Brief regering : Kabinetsappreciatie van het nieuwe onderhandelingsvoorstel (negotiating box) over het EU Meerjarig Financieel Kader 2021-27
21 501-20 Europese Raad
Nr. 1523
BRIEF VAN DE MINISTER VAN BUITENLANDSE ZAKEN
Aan de Voorzitter van de Tweede Kamer der Staten-Generaal
Den Haag, 17 februari 2020
Zoals toegezegd aan uw Kamer in de geannoteerde agenda t.b.v. de Raad Algemene Zaken
van 17 februari en de ingelaste Europese Raad van 20 februari a.s. (Kamerstuk 21 501-02, nr. 2114), stuur ik u hierbij de kabinetsappreciatie van het nieuwe onderhandelingsvoorstel
(negotiating box) over het EU Meerjarig Financieel Kader 2021–27 dat de voorzitter
van de Europese Raad op 14 februari aan de Raad heeft verspreid.
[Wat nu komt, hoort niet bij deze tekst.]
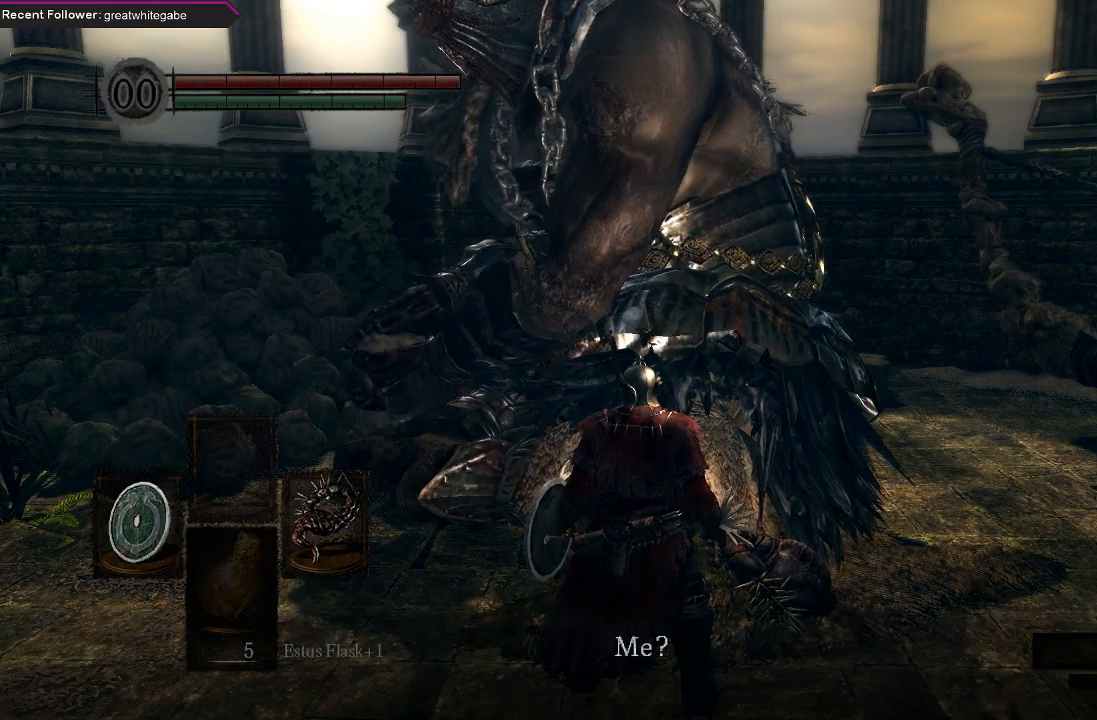
{"buttons": [], "left_stick": "center", "right_stick": "center", "events": [[233, "A", "down"], [400, "A", "up"]]}
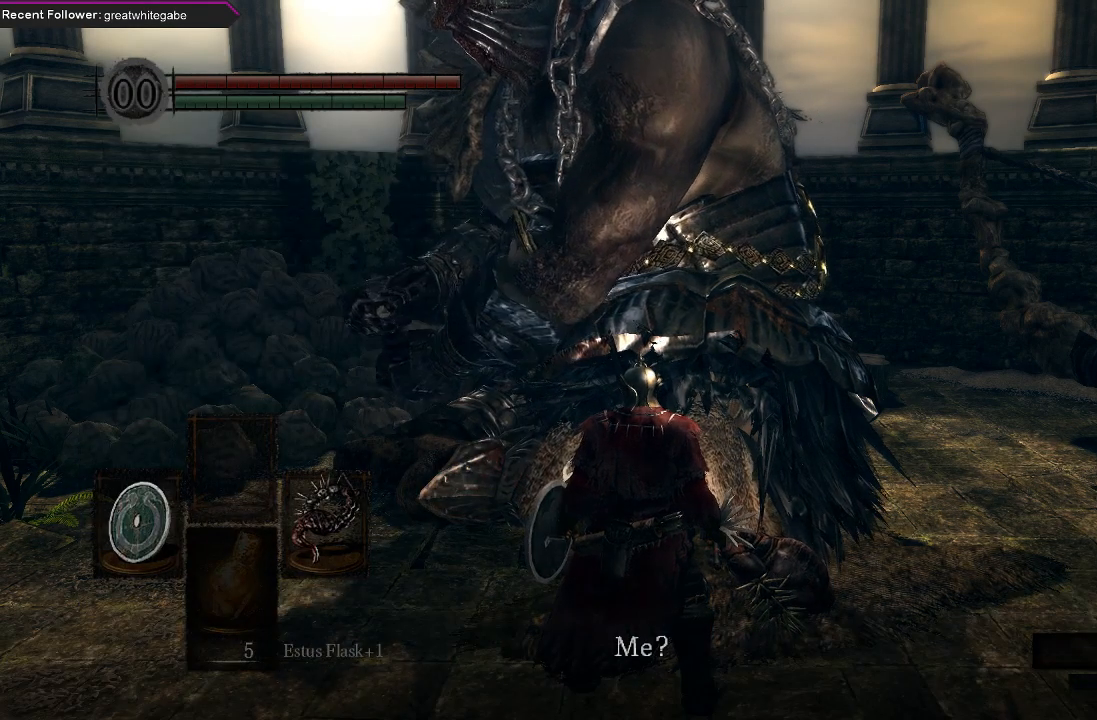
{"buttons": ["A"], "left_stick": "center", "right_stick": "center", "events": [[100, "A", "down"], [233, "A", "up"], [300, "A", "down"], [400, "A", "up"], [500, "A", "down"]]}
Dit is een vertrouwelijk
Raadsdocument dat voor uw Kamer beschikbaar is in het EU Delegates Portal (5846/20
LIMITE).
In het voorstel ligt het totaalplafond voor het MFK op 1.095 miljard euro; dit komt
overeen met 1,074% van het BNI EU27. Ten opzichte van het Commissievoorstel (1.135
miljard euro, 1,11% BNI EU27) verlaagt dit voorstel het MFK met 40 miljard euro. In
vergelijking tot het vorige voorstel, van het Finse Voorzitterschap, neemt de omvang
echter toe met 7,5 miljard euro. Ter vergelijking: het huidige MFK heeft een omvang
1,03% BNI EU28. Dit is inclusief het Europees Ontwikkelingsfonds, dat in het voorstel
voor het volgende MFK onder het MFK-plafond wordt gebracht.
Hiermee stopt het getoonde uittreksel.